== MATERIAL FOR THIS TASK

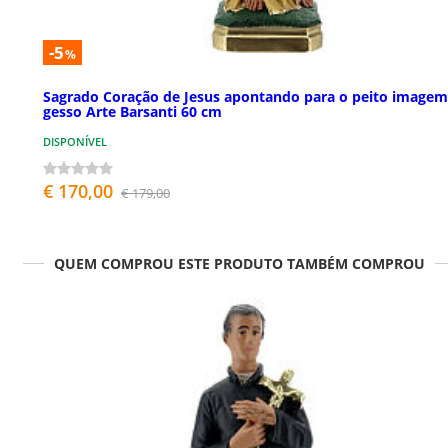
-5
%
Sagrado Coração de Jesus apontando para o peito imagem
gesso Arte Barsanti 60 cm
DISPONÍVEL
€ 170,00
€ 179,00
QUEM COMPROU ESTE PRODUTO TAMBÉM COMPROU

====

Return the text of every row above, line for line and unchanged, and leave out the pictures.

-5
%
Sagrado Coração de Jesus apontando para o peito imagem
gesso Arte Barsanti 60 cm
DISPONÍVEL
€ 170,00
€ 179,00
QUEM COMPROU ESTE PRODUTO TAMBÉM COMPROU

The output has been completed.